* **Set of tasks**
- A) Answer these questions using the Turkic Wikimedia Conference text, one answer per line, each marked like its question:
(i) Which organization was Jonas Öberg from?
(ii) What book of prose did Daniel Mietchen read as homework?
(iii) Who is the director of the Information Technology Institute of the Azerbaijan Academy of Sciences?
- B) Carry on writing the Turkic Wikimedia Conference text, picking up after its final sentence.
Selected text Block Start
Turkic Wikimedia Conference 2012, Almaty: Other Highlights and Summing Up

Other highlights

Of course, the Turkic Wikimedia Conference had many other highlights except my talks and workshops. Jonas Öberg from Creative Commons delivered a keynote speech about the importance of letting people freely share their works, especially with regards to cultures which are not as known as the American or the Western European, such as that of Kazakhstan. Basically, anybody who is curious about the culture of Kazakhstan will only be able to know about it the things that are freely posted online. If it’s gathering dust in the library or locked behind a password in a pay-to-read website, nobody will read it.

Jonas Öberg. By: Ashina. License: CC-BY-SA 3.0.
Jonas Öberg. By: Ashina. License: CC-BY-SA 3.0.

The Wikimedian Daniel Mietchen, who is an advocate for Open Science, convincingly explained why opening up academic articles and experiments will not just make them cheaper, but also more correct scientifically.

Daniel Mietchen
Daniel Mietchen

Daniel also impressed lots of people with his Russian speaking skills: Apparently, he grew up in East Germany, where all children had to study Russian in schools, and he was one of the few children who actually bothered to learn it well. He said that at first he didn’t like to be forced to learn a language that wasn’t useful to him, but when he had to read a book of prose – The Tales of the Late Ivan Petrovich Belkin – as homework, he found it very satisfying, even though it was very hard in the beginning.

Another highlight was a book about editing Wikipedia given to me by one of its authors Irada Alakbarova, a participant from Azerbaijan. It is similar in content and scope to the book written by the French Wikimedians Guillaume Paumier and Florence Devouard, but it’s impressive that Irada is not just an enthusiastic Wikimedian, but also a department head in the Information Technology Institute of the Azerbaijan Academy of Sciences, and the book’s other author Rasim Aliquliyev is the Institute’s director. (In precise Azeri spelling their names are İradə Ələkbərova and Rasim Əliquliyev. The letter Ə is a part of Azerbaijan’s Latin-based writing system, but looks too weird to many English readers.)
Selected text Block End
Data excerpt Block Start
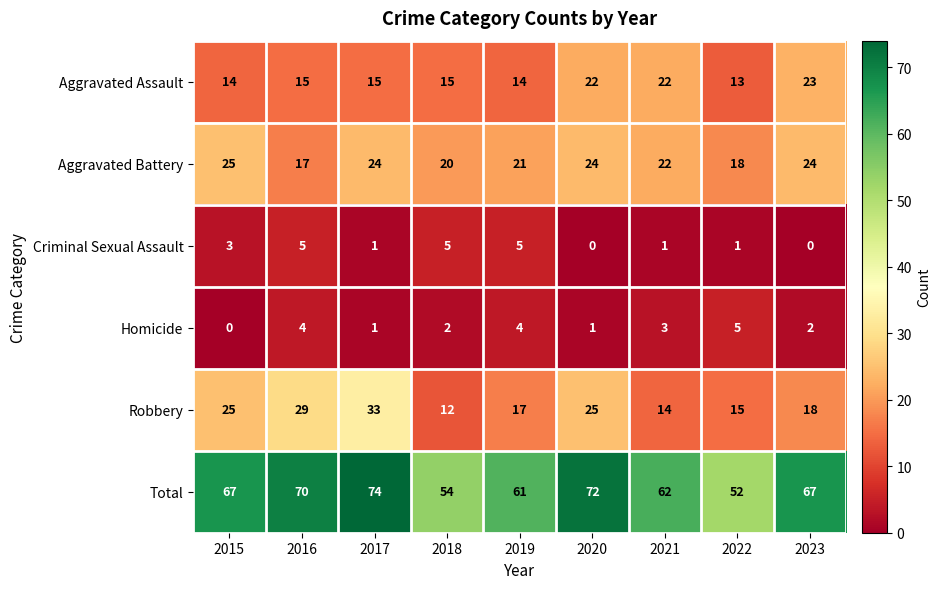

True or false: Aggravated Battery has a value of 12 at 2021.

False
Data excerpt Block End
* **Replies**
- A)
(i) Creative Commons
(ii) The Tales of the Late Ivan Petrovich Belkin
(iii) Rasim Aliquliyev

- B)
İradə Ələkbərova
İradə Ələkbərova

Irada also told me that some time ago she gathered any information that she could about Wikipedia’s server configuration and used it as an example for teaching configuration of high-performance websites. She was very happy when I told that the Wikimedia server configuration became even more transparent recently.

Summing up

I participated in many conferences lately, and this one was unusually satisfying in many ways.

As usual, meeting the people was the best part. This refers both to the people from places like Bashkortostan and Sakha, with whom I communicated by email for many years, hardly imagining how do they look, and also to people whom I had not known before and who came from countries that I could hardly imagine of ever visiting, like Kyrgyzstan and Turkmenistan. The international press mostly reports bad and weird news from these countries, but as it often happens, the image created by the media has little to do with the real people – I was stunned by the talent, the originality and the vigor that they demonstrated.

I was not the only one who felt that the conference was a great success, so we already started to throw around ideas for the location of another one. The names of Bishkek, Ufa, Baku and Istanbul were suggested, and I would certainly be very happy to go to any of these cities or to meet these wonderful people elsewhere.

Most importantly, this conference left me and the other participants a long list of exciting tasks to do.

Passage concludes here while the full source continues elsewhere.